_To-do item:_ Can you rewrite all of these records with "bird feeder" changed to "bird bath" and nothing else altered?

::::::

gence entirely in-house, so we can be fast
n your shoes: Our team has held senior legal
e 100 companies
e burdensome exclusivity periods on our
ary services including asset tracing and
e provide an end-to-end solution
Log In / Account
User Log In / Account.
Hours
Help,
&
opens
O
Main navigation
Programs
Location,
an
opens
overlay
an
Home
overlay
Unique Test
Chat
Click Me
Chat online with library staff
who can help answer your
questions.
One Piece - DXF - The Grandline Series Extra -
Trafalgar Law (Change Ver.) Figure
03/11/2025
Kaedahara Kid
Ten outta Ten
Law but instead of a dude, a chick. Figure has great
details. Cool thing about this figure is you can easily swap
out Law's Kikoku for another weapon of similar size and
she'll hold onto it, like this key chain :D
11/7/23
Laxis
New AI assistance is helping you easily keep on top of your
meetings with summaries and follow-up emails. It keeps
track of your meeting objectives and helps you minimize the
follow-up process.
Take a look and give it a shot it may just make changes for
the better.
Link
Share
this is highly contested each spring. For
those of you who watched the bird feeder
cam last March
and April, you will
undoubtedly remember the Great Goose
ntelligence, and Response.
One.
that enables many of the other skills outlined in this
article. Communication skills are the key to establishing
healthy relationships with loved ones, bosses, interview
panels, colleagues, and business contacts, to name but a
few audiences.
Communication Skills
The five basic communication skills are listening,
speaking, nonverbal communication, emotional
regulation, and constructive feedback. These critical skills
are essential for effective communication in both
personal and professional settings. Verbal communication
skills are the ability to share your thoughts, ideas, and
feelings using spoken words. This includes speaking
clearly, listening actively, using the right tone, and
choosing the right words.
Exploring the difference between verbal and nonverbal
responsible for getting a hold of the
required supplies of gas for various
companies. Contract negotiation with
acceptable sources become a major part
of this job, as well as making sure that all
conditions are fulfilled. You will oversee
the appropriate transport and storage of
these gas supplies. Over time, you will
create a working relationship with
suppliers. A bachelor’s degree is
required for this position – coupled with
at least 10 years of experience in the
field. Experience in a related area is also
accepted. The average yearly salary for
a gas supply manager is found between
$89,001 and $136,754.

::::::

_Worked solution:_
gence entirely in-house, so we can be fast
n your shoes: Our team has held senior legal
e 100 companies
e burdensome exclusivity periods on our
ary services including asset tracing and
e provide an end-to-end solution
Log In / Account
User Log In / Account.
Hours
Help,
&
opens
O
Main navigation
Programs
Location,
an
opens
overlay
an
Home
overlay
Unique Test
Chat
Click Me
Chat online with library staff
who can help answer your
questions.
One Piece - DXF - The Grandline Series Extra -
Trafalgar Law (Change Ver.) Figure
03/11/2025
Kaedahara Kid
Ten outta Ten
Law but instead of a dude, a chick. Figure has great
details. Cool thing about this figure is you can easily swap
out Law's Kikoku for another weapon of similar size and
she'll hold onto it, like this key chain :D
11/7/23
Laxis
New AI assistance is helping you easily keep on top of your
meetings with summaries and follow-up emails. It keeps
track of your meeting objectives and helps you minimize the
follow-up process.
Take a look and give it a shot it may just make changes for
the better.
Link
Share
this is highly contested each spring. For
those of you who watched the bird bath
cam last March
and April, you will
undoubtedly remember the Great Goose
ntelligence, and Response.
One.
that enables many of the other skills outlined in this
article. Communication skills are the key to establishing
healthy relationships with loved ones, bosses, interview
panels, colleagues, and business contacts, to name but a
few audiences.
Communication Skills
The five basic communication skills are listening,
speaking, nonverbal communication, emotional
regulation, and constructive feedback. These critical skills
are essential for effective communication in both
personal and professional settings. Verbal communication
skills are the ability to share your thoughts, ideas, and
feelings using spoken words. This includes speaking
clearly, listening actively, using the right tone, and
choosing the right words.
Exploring the difference between verbal and nonverbal
responsible for getting a hold of the
required supplies of gas for various
companies. Contract negotiation with
acceptable sources become a major part
of this job, as well as making sure that all
conditions are fulfilled. You will oversee
the appropriate transport and storage of
these gas supplies. Over time, you will
create a working relationship with
suppliers. A bachelor’s degree is
required for this position – coupled with
at least 10 years of experience in the
field. Experience in a related area is also
accepted. The average yearly salary for
a gas supply manager is found between
$89,001 and $136,754.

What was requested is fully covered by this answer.